Dün itibariyle 2017’yi geride bıraktık. Öncelikle herkese yeni yılda sevdikleri ile birlikte huzurlu, mutluluk dolu bir yıl diliyorum.
Adet olduğu üzere yeni bir yıla girerken bir eskisini değerlendirmek için kaleme sarılmıştım ki bundan vazgeçtim.
Zira, 2017 yılının da geride bıraktığımız yıllar gibi maalesef gerekli somut adımların atılamadığı bir yıl olduğunu düşünüyorum. Somut adımlar derken ne gibi bir beklentim olduğunu da aşağıya almak istiyorum.
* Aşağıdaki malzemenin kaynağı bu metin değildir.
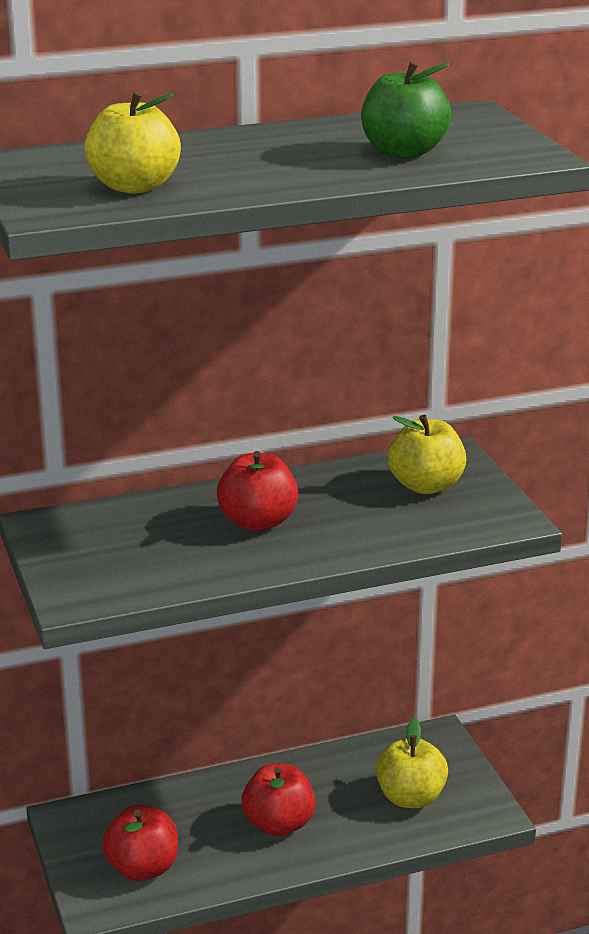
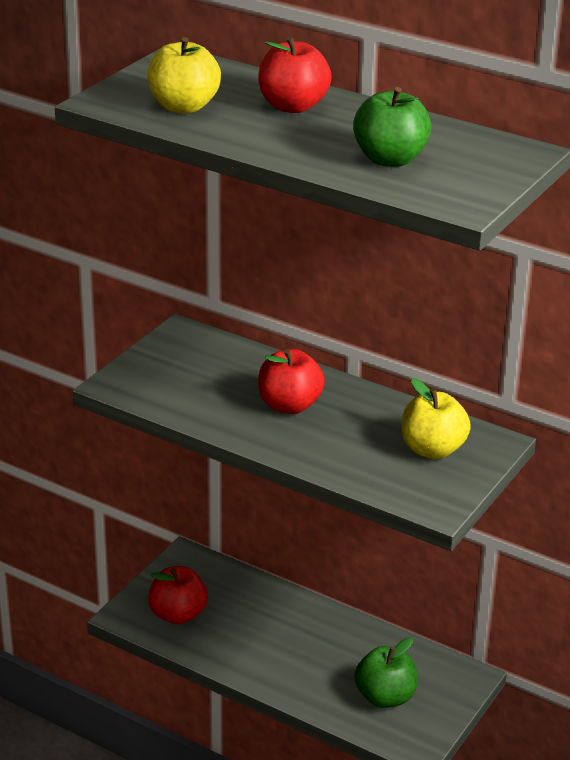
camera: 50 degrees right, 5 degrees up
(278, 824) = (285, 650): red apple -> red apple (293, 106)
(410, 797) = (385, 697): yellow apple -> green apple

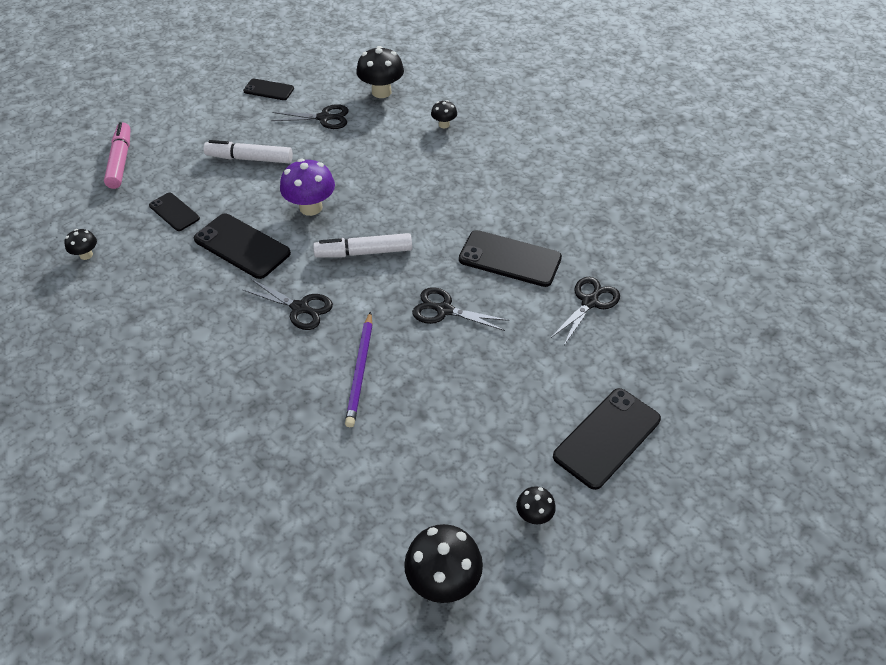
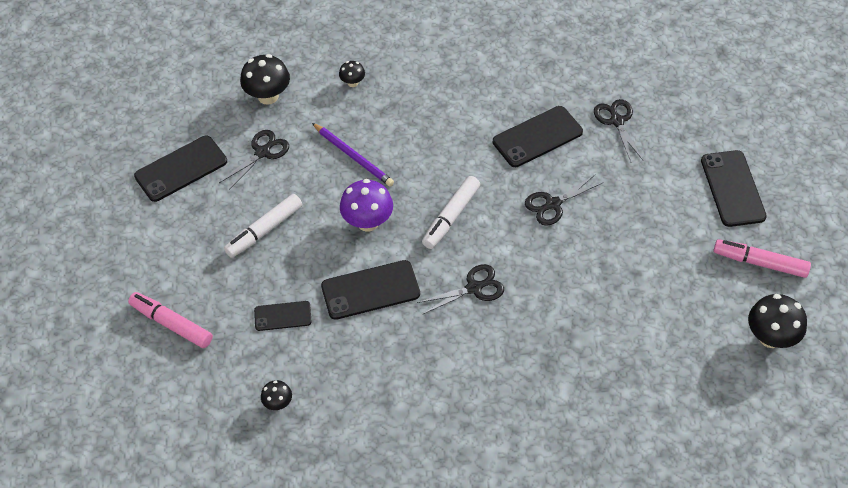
camera: 50 degrees left, 5 degrees up
(268, 90) = (181, 169): black phone -> black phone, size x1.69
(360, 371) = (568, 285): purple pencil -> purple pencil (353, 156)
(534, 515) = (760, 263): black mushroom -> pink marker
Öncelikle değişmesi elimizde olmayan verileri inceleyelim.
Öyle görülüyor ABD faiz artırımına devam edecek. Bu ve siyasi risklerin birleşmesiyle kurlarda bir gevşeme olması mümkün değil. O yüzden hepimiz kurların negatif etkisini yoğun olarak hissedeceğiz. Dolayısıyla otomobil fiyatlarında geçmişte olduğu gibi kampanya dönemlerinin sona erdiğini tahmin etmek için Kahin Roubini olmaya gerek yok.
Markaların düşen karlılıkları ve artan rekabet sebebiyle tüketici dostu adımları atmaları biraz güç olacak. Bununla birlikte son dönemde basına yansıyan lakin, henüz somut bir adım atılmamış olan ÖTV düzenlemesi de revizyon yapılana kadar olan süreçte satışları etkileyecek. Zira, aracın fiyatına göre yapılan vergi düzenlemesinde, kurlardaki yükselişle birlikte bazı otomobillerin tüketiciye yansıyan fiyatları otomatik olarak artıyor.